-------- DADOS DA TAREFA

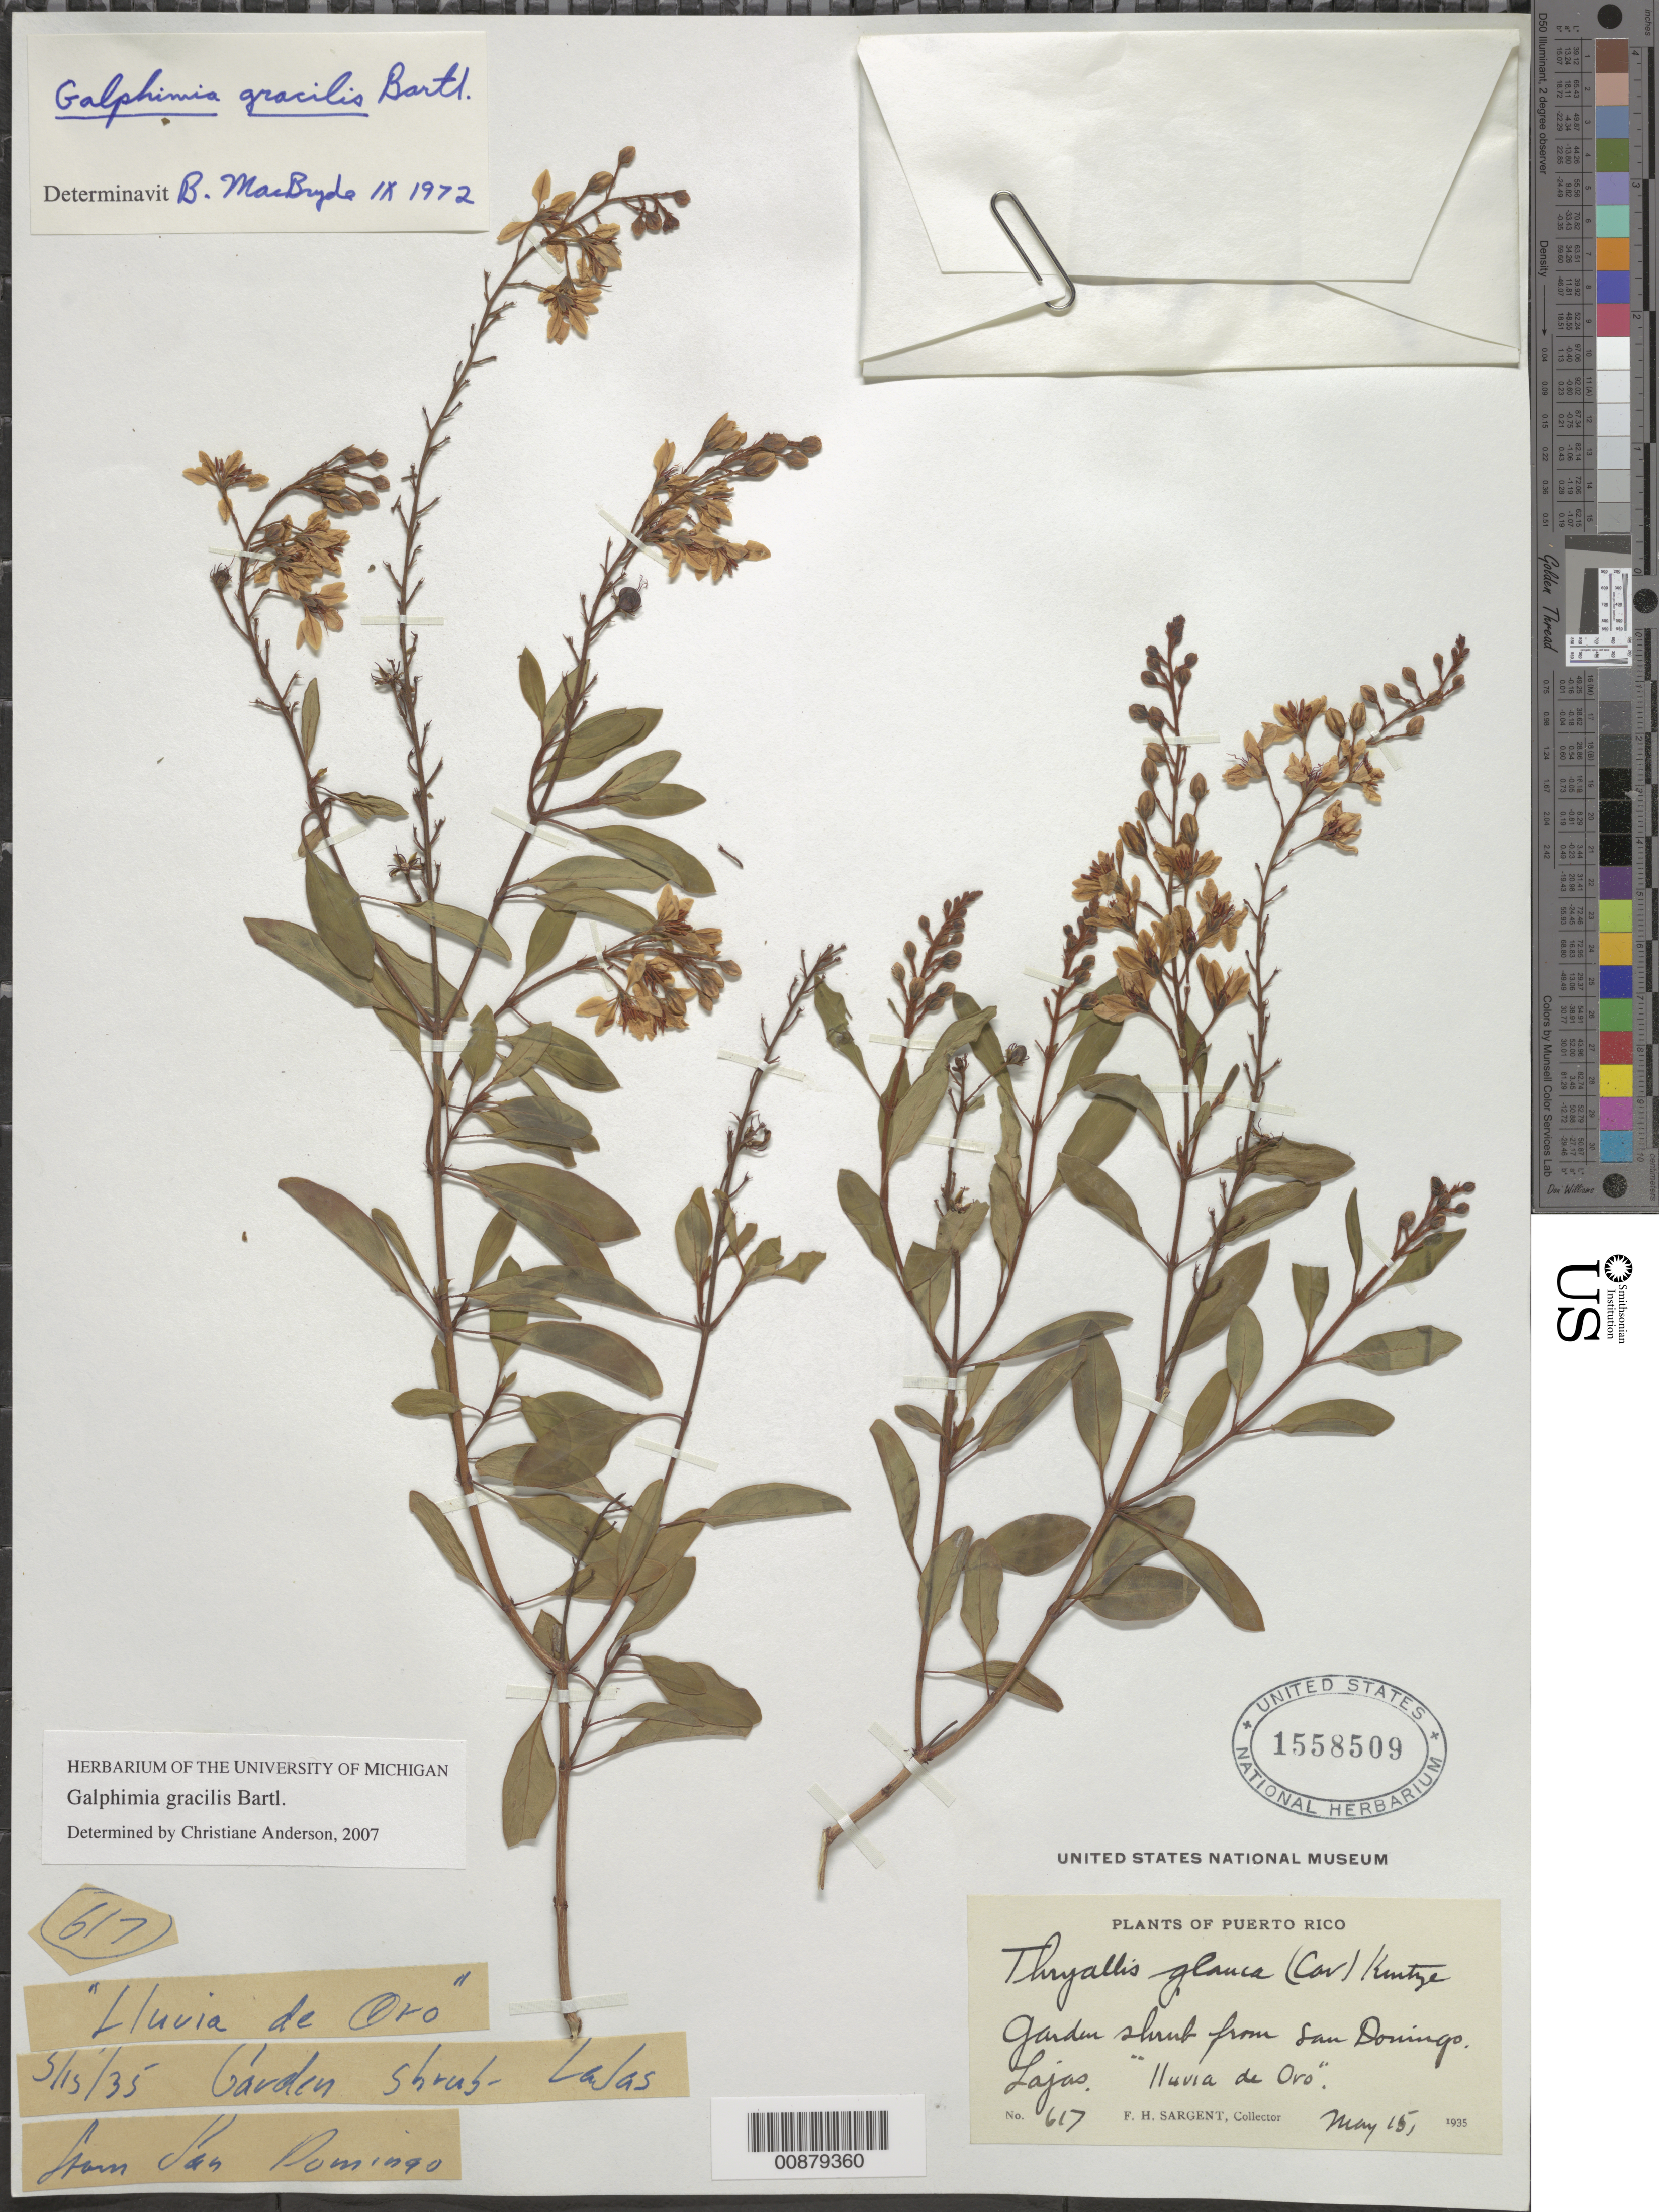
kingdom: Plantae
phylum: Tracheophyta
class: Magnoliopsida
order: Malpighiales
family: Malpighiaceae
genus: Galphimia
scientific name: Galphimia gracilis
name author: Bartl.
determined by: Anderson, C.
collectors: F. H. Sargent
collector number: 617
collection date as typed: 15 May 1935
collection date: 1935-05-15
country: Puerto Rico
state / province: Lajas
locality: Lajas.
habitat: Garden shrub from San Domingo.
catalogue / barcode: US 1558509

----------------

## O QUE SE PEDE
Por favor, expresse todas as entradas acima como um CSV de duas colunas, "rótulo" e "valor", com uma linha por entrada, cada valor entre aspas e as quebras de linha trocadas por espaços. Deixe as imagens de fora.

## RESPOSTA ESCRITA
rótulo,valor
"kingdom:","Plantae"
"phylum:","Tracheophyta"
"class:","Magnoliopsida"
"order:","Malpighiales"
"family:","Malpighiaceae"
"genus:","Galphimia"
"scientific name:","Galphimia gracilis"
"name author:","Bartl."
"determined by:","Anderson, C."
"collectors:","F. H. Sargent"
"collector number:","617"
"collection date as typed:","15 May 1935"
"collection date:","1935-05-15"
"country:","Puerto Rico"
"state / province:","Lajas"
"locality:","Lajas."
"habitat:","Garden shrub from San Domingo."
"catalogue / barcode:","US 1558509"